The central dilemma: the bill aims to democratize and equity-center adaptation planning by lowering financial barriers and prioritizing environmental justice communities, but it leaves funding levels, evaluation criteria, and operational detail to EPA discretion—creating a trade-off between inclusivity/flexibility and the need for clear, enforceable standards and predictable resources.

The bill sets clear expectations about contents and equity priorities but leaves two of the most consequential implementation levers to EPA discretion: funding levels and the substance of guidance. The requirement for an EPA-issued guidance document after stakeholder consultation creates a gate where scope, definitions (especially of "environmental justice community"), and competitive criteria will be determined; that discretion can either protect local flexibility or introduce uneven standards across grant cycles.

Additionally, the statutory definition of a "climate adaptation plan" explicitly incorporates measurement and reduction of greenhouse gas emissions—a mitigation activity—alongside adaptation, which broadens the expected plan scope and creates potential tension about whether grants should fund mitigation strategy development or remain focused on adaptation.

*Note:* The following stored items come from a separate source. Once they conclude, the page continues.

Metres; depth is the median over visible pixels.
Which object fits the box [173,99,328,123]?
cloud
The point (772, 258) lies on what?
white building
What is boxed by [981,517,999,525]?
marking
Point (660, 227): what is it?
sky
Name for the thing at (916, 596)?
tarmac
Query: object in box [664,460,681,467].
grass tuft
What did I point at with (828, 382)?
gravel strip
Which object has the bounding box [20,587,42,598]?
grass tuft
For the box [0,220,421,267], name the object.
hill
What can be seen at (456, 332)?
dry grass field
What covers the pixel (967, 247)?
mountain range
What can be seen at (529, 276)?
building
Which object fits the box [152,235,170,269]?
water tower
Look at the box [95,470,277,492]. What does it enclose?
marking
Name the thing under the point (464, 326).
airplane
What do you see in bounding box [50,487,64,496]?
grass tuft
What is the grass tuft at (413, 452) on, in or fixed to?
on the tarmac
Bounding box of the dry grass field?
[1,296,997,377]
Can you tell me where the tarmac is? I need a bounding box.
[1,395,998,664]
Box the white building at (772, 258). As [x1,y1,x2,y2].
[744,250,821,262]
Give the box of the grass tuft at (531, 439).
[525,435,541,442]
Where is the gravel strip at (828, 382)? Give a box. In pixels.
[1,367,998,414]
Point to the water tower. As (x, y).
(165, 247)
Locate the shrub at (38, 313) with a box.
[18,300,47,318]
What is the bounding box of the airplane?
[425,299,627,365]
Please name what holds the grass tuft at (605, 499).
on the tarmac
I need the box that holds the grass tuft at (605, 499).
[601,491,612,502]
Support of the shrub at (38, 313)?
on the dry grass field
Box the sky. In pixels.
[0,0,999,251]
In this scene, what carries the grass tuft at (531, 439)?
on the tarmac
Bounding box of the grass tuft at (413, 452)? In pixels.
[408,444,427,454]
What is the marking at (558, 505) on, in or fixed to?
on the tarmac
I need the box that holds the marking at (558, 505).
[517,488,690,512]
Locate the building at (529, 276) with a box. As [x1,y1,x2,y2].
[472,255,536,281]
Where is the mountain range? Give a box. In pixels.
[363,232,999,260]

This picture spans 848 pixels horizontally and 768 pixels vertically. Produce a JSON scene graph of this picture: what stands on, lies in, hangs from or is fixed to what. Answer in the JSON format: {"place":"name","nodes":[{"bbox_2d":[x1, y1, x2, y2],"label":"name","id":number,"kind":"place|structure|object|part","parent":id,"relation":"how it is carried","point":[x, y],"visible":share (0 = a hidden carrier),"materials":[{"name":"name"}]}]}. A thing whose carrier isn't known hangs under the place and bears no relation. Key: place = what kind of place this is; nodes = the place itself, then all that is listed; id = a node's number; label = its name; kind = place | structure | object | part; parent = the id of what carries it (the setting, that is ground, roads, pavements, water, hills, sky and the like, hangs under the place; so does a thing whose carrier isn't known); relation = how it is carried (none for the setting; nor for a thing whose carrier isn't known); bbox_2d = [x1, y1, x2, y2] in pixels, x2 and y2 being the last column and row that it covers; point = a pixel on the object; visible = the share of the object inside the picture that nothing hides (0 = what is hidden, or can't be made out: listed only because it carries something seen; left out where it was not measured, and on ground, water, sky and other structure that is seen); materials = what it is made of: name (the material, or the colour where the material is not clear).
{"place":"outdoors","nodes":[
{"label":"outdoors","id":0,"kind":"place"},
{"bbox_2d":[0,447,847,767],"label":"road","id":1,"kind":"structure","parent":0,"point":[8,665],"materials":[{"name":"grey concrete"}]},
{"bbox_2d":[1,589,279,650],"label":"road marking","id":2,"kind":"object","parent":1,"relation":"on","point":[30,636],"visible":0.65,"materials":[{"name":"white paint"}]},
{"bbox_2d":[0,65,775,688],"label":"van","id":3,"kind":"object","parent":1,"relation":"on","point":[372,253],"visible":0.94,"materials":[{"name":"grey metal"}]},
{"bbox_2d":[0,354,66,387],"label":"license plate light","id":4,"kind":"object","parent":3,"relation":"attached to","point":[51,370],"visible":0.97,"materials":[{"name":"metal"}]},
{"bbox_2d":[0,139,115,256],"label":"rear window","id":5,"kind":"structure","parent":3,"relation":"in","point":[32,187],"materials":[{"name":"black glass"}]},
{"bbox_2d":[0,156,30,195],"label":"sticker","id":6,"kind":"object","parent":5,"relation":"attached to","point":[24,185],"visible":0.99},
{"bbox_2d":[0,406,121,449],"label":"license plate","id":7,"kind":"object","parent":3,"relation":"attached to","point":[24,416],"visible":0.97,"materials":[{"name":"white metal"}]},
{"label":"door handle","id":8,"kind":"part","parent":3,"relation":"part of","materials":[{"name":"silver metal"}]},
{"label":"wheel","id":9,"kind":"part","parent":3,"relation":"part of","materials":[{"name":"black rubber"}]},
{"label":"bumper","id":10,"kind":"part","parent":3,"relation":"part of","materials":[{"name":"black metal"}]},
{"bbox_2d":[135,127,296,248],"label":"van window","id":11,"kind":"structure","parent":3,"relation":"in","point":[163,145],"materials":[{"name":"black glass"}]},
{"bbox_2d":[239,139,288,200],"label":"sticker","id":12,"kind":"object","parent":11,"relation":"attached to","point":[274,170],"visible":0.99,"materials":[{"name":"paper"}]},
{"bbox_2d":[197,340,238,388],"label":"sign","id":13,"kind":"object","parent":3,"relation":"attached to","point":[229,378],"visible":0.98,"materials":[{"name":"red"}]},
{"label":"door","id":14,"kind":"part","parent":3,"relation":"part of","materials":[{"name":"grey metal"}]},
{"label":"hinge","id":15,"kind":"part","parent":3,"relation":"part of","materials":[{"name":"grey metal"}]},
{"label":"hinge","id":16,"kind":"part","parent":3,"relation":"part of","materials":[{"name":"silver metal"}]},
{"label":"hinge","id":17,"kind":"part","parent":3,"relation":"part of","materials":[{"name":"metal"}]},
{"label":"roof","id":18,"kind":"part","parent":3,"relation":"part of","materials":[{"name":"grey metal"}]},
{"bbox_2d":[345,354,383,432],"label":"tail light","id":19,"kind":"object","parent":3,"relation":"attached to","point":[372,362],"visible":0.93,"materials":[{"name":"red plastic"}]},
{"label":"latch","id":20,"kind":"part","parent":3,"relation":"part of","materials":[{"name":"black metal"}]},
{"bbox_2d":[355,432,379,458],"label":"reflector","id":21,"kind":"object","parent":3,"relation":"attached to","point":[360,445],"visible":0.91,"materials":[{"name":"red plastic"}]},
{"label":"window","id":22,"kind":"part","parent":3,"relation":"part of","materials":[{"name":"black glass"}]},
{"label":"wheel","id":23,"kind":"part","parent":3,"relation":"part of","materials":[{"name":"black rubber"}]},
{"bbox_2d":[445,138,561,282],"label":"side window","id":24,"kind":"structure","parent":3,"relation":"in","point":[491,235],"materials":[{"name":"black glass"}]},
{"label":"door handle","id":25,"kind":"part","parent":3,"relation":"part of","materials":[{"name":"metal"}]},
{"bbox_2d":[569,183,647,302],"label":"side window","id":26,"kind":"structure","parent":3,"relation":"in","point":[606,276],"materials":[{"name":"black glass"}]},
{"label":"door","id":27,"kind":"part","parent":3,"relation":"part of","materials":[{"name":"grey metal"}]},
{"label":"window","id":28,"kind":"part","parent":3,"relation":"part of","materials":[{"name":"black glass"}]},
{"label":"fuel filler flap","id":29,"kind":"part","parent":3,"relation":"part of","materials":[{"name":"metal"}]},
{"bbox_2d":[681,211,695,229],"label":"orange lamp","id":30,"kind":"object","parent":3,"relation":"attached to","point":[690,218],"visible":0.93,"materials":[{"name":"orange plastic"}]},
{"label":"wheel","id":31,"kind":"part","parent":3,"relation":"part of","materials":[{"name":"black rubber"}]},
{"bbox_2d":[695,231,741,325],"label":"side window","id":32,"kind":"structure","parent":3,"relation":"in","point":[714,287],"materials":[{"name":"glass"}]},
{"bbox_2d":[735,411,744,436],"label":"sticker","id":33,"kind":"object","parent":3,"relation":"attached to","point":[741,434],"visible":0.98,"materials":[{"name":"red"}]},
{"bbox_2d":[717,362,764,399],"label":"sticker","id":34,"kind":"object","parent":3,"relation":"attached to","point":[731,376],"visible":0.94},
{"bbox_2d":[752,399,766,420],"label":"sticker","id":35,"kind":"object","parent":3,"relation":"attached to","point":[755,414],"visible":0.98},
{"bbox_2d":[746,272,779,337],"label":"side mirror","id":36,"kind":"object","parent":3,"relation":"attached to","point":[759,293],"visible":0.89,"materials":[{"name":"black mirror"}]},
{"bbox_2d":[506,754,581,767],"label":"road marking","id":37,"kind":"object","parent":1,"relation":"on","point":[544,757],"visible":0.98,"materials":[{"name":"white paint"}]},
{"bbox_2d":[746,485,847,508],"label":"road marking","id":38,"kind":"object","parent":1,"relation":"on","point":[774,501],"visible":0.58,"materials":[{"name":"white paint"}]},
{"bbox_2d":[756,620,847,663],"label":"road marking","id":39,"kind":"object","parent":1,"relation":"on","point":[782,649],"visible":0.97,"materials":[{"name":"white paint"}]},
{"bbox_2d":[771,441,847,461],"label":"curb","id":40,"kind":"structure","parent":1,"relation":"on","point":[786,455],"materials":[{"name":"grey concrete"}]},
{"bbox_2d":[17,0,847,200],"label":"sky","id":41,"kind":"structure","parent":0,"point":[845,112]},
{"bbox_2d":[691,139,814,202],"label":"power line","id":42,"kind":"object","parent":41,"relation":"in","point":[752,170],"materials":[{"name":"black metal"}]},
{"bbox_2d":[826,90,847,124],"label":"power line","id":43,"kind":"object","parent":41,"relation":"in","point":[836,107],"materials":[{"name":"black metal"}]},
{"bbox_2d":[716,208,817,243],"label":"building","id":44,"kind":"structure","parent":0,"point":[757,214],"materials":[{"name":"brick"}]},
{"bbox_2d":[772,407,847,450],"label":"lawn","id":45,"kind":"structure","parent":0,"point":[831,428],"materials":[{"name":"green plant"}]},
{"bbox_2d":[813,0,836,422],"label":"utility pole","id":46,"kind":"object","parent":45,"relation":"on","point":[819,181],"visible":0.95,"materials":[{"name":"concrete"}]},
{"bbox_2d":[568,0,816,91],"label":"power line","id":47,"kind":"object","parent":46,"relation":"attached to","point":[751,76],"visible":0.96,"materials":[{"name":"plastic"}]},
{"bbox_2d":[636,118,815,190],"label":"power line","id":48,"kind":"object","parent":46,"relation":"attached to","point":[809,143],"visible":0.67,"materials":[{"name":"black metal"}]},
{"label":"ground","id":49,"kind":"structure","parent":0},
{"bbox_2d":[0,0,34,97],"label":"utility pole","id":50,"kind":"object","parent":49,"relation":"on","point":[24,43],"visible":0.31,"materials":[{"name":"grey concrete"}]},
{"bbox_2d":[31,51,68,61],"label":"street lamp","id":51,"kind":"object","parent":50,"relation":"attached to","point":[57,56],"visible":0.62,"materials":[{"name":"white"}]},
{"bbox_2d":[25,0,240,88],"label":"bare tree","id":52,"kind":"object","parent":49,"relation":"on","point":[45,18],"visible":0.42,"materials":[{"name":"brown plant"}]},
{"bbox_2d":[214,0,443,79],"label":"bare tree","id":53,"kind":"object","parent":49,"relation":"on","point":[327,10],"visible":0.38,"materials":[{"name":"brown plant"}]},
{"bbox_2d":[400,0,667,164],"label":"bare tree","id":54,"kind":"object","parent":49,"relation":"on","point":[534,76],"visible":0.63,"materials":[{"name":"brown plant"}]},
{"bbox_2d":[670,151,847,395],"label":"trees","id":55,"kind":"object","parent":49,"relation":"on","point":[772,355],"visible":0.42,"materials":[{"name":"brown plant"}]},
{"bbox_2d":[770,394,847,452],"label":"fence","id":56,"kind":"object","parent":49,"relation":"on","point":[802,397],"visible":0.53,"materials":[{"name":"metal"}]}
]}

The law requires integration with existing planning frameworks, which is sensible in principle but operationally difficult: jurisdictions often have siloed plans with different timelines, funding sources, and legal standards (for example, Stafford Act hazard mitigation plans). Aligning those plans around a new federally funded adaptation plan will demand interagency coordination and possibly legal or regulatory changes at the state or local level.

Finally, the absence of an explicit authorization of appropriations or any statutory monitoring, evaluation, or reporting requirements means the program’s ultimate impact will depend on whether Congress provides sustained funding and whether EPA designs performance metrics to assess the quality and implementation of resulting plans.